The cost of living there is getting to the point where the 3 people I know are bailing out of the state faster than you could shake a stick at, as long as the stick isn't pointy, over 16" long, does not have any pokey knots on it or doesn't have a stick shroud on it. 

That state needs to be taught a lesson, and the only way that is going to happen is a mass exodus from there by it's remaining semi-sensible residence. (Not always possible I know, selling a home there is about as bad as it's ever been from what I understand.)

Zhur


----------



## Baldy (Jun 21, 2006)

STI pulled out at the frist of the year and I imagine there will be more. Why should a gun manufacture have to pay $500,000 and up a year to a bunch of idiots to drop their guns off latters and other crazy stunts. You got to sell a lot of guns to make up for that kind of loss. brokenimage


----------



## Mike Barham (Mar 30, 2006)

I don't doubt that will see an exodus of smaller manufacturers from California. The bigger companies will likely stay, since Cali is supposedly the sixth-largest economy in the world and there are still a lot of gun owners there.

It would be delicious if gun companies pulled out of Cali and, like Ronnie Barrett, refused to sell guns to Cali government agencies, including police departments.

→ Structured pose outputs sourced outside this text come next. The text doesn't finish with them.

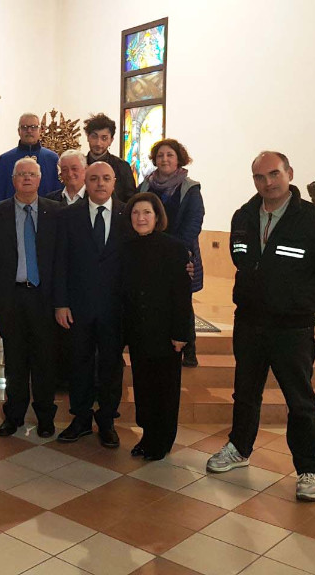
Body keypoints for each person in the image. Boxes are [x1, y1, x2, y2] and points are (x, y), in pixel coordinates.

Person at [206, 151, 315, 502]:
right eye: (259, 177)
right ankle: (239, 448)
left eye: (274, 174)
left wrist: (310, 304)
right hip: (250, 321)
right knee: (245, 392)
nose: (267, 182)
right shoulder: (243, 215)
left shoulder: (312, 219)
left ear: (289, 173)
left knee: (300, 400)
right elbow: (240, 258)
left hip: (292, 327)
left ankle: (309, 469)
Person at [0, 157, 61, 437]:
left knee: (45, 360)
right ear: (13, 180)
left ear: (40, 179)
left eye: (32, 174)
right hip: (10, 296)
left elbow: (62, 259)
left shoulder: (56, 211)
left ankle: (45, 416)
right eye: (21, 174)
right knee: (14, 360)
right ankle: (13, 415)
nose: (27, 178)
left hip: (44, 297)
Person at [54, 162, 128, 448]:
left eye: (106, 178)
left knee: (111, 364)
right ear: (86, 181)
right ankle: (81, 418)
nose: (100, 183)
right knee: (79, 362)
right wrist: (61, 303)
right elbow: (60, 261)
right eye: (94, 178)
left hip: (114, 307)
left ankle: (107, 419)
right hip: (78, 306)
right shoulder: (68, 215)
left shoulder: (127, 214)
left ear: (114, 182)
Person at [122, 192, 194, 460]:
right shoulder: (127, 248)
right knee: (144, 387)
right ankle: (148, 436)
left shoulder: (174, 248)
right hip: (139, 332)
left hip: (166, 333)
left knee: (165, 389)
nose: (141, 218)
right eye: (135, 213)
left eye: (146, 213)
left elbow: (182, 295)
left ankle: (162, 441)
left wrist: (181, 334)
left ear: (157, 217)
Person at [138, 138, 205, 367]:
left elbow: (194, 221)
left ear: (179, 159)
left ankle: (189, 348)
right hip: (149, 252)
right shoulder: (146, 185)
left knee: (181, 300)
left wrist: (176, 250)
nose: (164, 159)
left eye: (169, 155)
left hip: (180, 253)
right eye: (160, 155)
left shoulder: (190, 188)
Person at [0, 113, 60, 203]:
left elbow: (58, 192)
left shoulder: (52, 159)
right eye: (24, 127)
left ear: (40, 130)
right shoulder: (5, 160)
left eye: (33, 127)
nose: (29, 131)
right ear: (19, 131)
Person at [84, 113, 136, 203]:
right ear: (88, 137)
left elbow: (131, 201)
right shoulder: (79, 165)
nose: (98, 143)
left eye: (104, 138)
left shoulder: (122, 167)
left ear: (111, 140)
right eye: (94, 137)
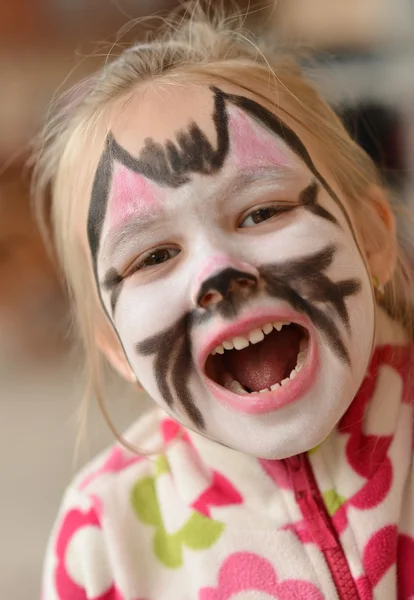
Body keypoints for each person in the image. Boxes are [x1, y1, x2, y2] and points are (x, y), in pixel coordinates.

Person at [36, 5, 414, 599]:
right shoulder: (107, 536)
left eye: (262, 211)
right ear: (116, 348)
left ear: (373, 238)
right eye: (153, 256)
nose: (218, 272)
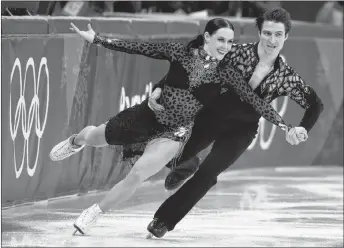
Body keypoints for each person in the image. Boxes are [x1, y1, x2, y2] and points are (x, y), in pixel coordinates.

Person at [49, 18, 289, 235]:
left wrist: (285, 126)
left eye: (230, 41)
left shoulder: (227, 73)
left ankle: (95, 212)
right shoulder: (180, 52)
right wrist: (99, 40)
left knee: (138, 174)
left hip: (175, 132)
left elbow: (255, 100)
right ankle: (75, 142)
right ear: (207, 38)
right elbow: (139, 48)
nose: (226, 46)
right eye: (221, 40)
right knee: (95, 136)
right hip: (146, 116)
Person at [146, 8, 324, 238]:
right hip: (210, 116)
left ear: (286, 36)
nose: (272, 40)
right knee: (172, 158)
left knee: (208, 174)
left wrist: (301, 128)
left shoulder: (286, 77)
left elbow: (315, 104)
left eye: (278, 34)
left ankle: (164, 220)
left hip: (242, 130)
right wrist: (160, 86)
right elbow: (193, 63)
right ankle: (186, 163)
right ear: (259, 32)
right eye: (267, 33)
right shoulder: (236, 53)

But that's not going to happen, since foreign gun makers don't really care about RKBA issues, and domestic gunmakers won't cede a huge portion of the market to foreign competition.


----------



## unpecador (May 9, 2008)

I'm more concerned about ammuntion availability in the future and potential laws restricting sales and other issues which could increase prices. BTW California is called the Golden State because of gold and the California Gold Rush and nothing more.


----------



## deadon (Apr 29, 2008)

STI has pulled out, I was told by the boys at Stockton's Outdoor Sportsman store that Kimber is pulling out for sure, you can pretty much go to the Department of Justice website and access the list of Approved Handguns for Sale and then look at the list of handguns that are no longer approved for sale in the state and it has grown tremendously. At this point, I'm not too worried about handguns, I've got more than I need, ammo is a huge issue, gun is no good without ammo. That is a big issue this year, I've got 5 more years before I retire and I can't wait to get the hell out of Dodge. I saw a M-4 style rifle on the shelf, asked them if it was legal in this state and I was told yup, when he handed it to me, it was a fixed magazine M-4, so this is what this state reduces a firearm manufacturer so they can sell a firearm. Sad. the rifle resembled a M-4, it is called a Carbon 15 Top Loader. In order to load the rifle, flip open the top receiver and insert the rounds, as one who was in the service and very familiar with M-16's and M-4's, this was repugnant. Here's a picture of it.


----------



## deadon (Apr 29, 2008)

Sorry, hopefully this link will show..

http://www.bushmaster.com/catalog_carbon15_AZC-C15RM4FT.asp


----------